Problem: When you return the material, keep every line exactly as it is and omit the pictures.

Data provided:
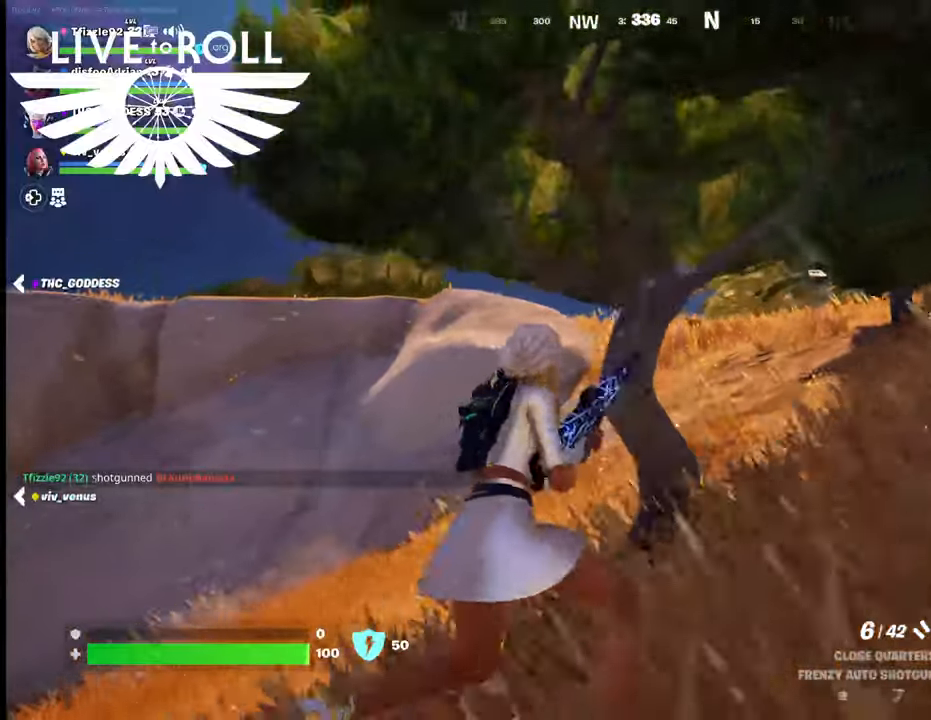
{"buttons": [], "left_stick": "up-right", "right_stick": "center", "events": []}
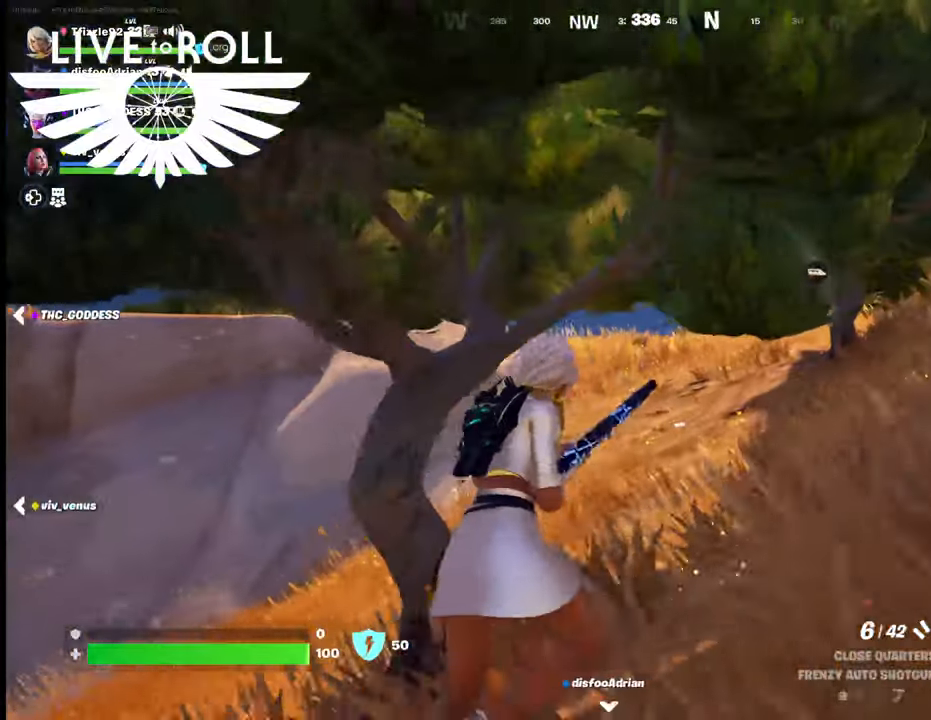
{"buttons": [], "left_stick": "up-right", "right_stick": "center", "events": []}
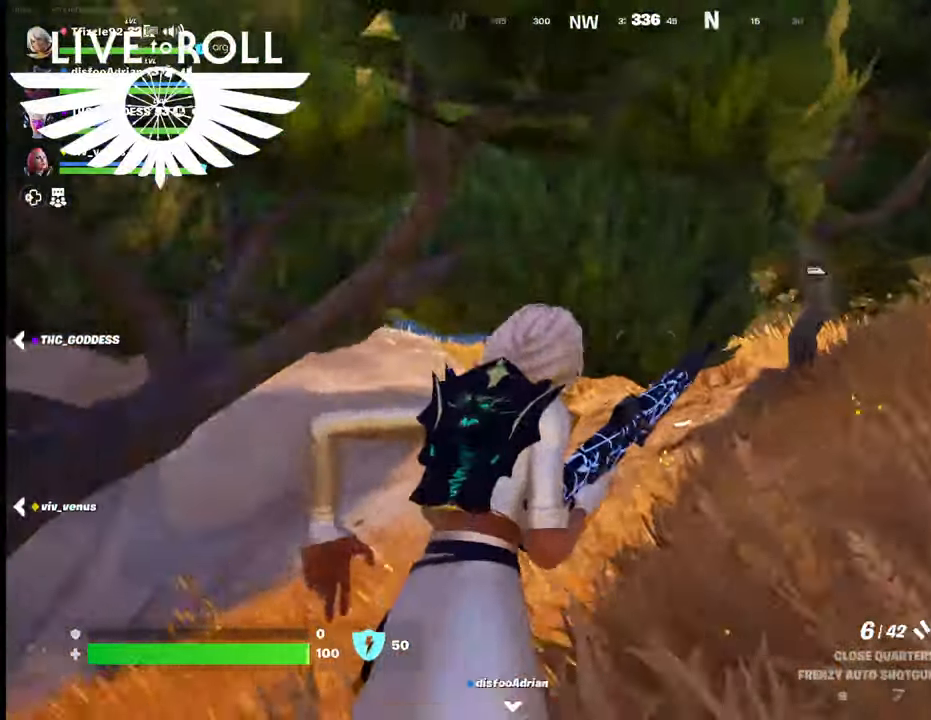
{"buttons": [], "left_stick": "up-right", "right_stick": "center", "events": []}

Exercise solution:
{"buttons": [], "left_stick": "up-right", "right_stick": "center", "events": []}
{"buttons": [], "left_stick": "up-right", "right_stick": "center", "events": []}
{"buttons": [], "left_stick": "up-right", "right_stick": "center", "events": []}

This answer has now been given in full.